EXTRAIT FOURNI:

Corentin : Il y a 7 ans, le Japon était frappé par une catastrophe sans précédent. Depuis, finalement peu de mangaka se sont emparés du sujet, qui pourtant continue de marquer les japonais aujourd’hui. Il y a évidemment quelques exceptions, et tu vas nous parler d’une d’entre elles, Thomas.
Thomas : Bonjour Corentin. Effectivement, comme tu viens de le dire, le 11 mars 2011, un séisme au large du Tohoku, dans le Nord-Est du Japon, allait provoquer de très importants dégâts dans la région de Fukushima. Le jour même, Thalassa, sur France 3, y consacrait une émission spéciale :
[Il est 14h46 au Japon, 7 heure moins le quart à Paris ce matin quand les bâtiments de la NHK à Sendai se mettent à trembler. Même scène de panique dans les bureaux de la préfecture. Plus de 2 minutes. L’estimation de 7,9 sur l’échelle de Richter est très vite revue à la hausse. Ce sera finalement 8,9, autrement dit le plus fort séisme que le Japon ait jamais vécu depuis la mise en place des outils de mesure il y a déjà 140 ans.]
Quelques minutes après le tremblement de terre, un tsunami allait déferler sur les côtes japonaises, causant des dégâts monstrueux, à commencer par la crise nucléaire de la centrale de Fukushima Daiichi. Aujourd’hui, on dénombre près de 16 000 morts, 2600 disparus, 6200 blessés et 139 000 réfugiés.
Corentin : Oui, on se souvient de ces images terribles. Pas très réjouissant en tout cas. Et donc, comment est-ce que la scène manga s’est emparé du sujet ?
Thomas : Très vite, les mangaka ont publié des messages et dessins de soutien, certaines et certains consacrant mentionnent la catastrophe dans leur intrigue, voire dédient un chapitre de leurs histoires en cours à l’événement. Mais concrètement, peu se sont attaqués de front à la catastrophe et à son traitement politico-médiatique sur place. Parmi les titres publiés en France, on compte le très fouilli Colère Nucléaire de Takashi Imashiro, et Au coeur de Fukushima de Kazuto Tatsuta. Et évidemment, il y a le manga qui nous intéresse aujourd’hui.
Corentin : Ne nous fais plus attendre, de quel manga s’agit-il ?
Thomas : Il s’agit de [pause, inspiration] Dead Dead Demon’s DeDeDeDeDestruction, ou DDDD, de Inio Asano. Et on en parle aujourd’hui parce que le volume 6 sort très bientôt chez Kana.

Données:
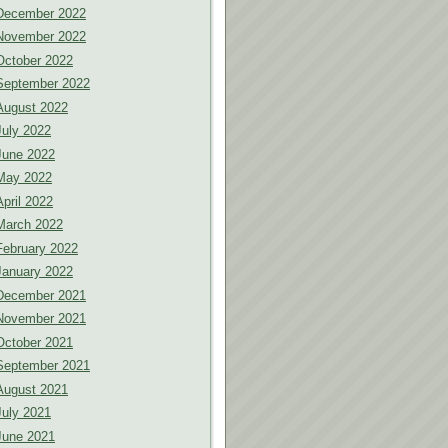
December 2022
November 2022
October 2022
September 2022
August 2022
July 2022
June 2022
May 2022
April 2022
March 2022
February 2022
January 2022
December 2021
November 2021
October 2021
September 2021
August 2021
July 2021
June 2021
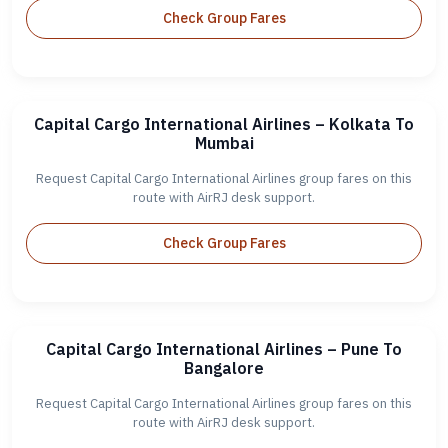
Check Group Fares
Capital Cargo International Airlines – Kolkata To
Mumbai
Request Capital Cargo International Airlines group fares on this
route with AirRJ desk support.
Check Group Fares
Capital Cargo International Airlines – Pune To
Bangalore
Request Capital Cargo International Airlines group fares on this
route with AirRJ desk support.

À FAIRE:
D'après l'extrait fourni, chez quel éditeur sort le volume 6 de Dead Dead Demon's DeDeDeDeDestruction ? Ce matériel provient d'une autre source.

VOTRE RÉPONSE:
Chez Kana.